ACTION ITEM:
Search the material for the string "Турцию", then return every line where it is found.
== DATA EXTRACTS ==
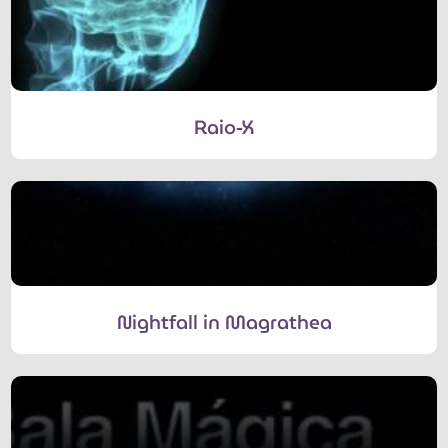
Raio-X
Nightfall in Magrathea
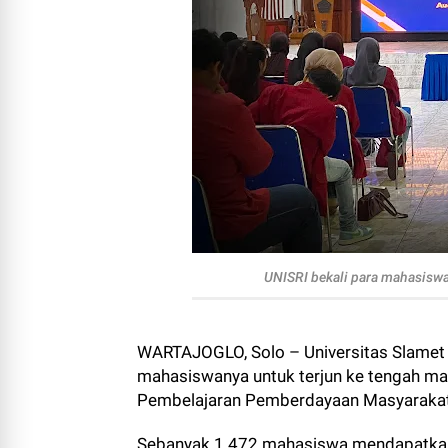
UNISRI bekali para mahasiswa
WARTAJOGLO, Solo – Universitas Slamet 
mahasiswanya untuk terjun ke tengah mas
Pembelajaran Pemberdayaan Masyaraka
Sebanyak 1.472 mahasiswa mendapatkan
===
== DATA EXTRACTS ==
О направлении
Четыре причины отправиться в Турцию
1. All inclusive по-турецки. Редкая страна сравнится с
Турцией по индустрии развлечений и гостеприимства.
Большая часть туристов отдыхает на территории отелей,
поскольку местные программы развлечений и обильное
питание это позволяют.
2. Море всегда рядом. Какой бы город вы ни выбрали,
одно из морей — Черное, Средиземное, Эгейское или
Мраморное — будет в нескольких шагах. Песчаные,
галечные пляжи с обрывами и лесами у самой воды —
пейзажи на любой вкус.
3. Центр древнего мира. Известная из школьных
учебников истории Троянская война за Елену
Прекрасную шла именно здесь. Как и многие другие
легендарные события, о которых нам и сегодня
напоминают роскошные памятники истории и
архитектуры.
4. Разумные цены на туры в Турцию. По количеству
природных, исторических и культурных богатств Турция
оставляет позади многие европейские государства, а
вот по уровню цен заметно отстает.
===
REPLY:
Четыре причины отправиться в Турцию
4. Разумные цены на туры в Турцию. По количеству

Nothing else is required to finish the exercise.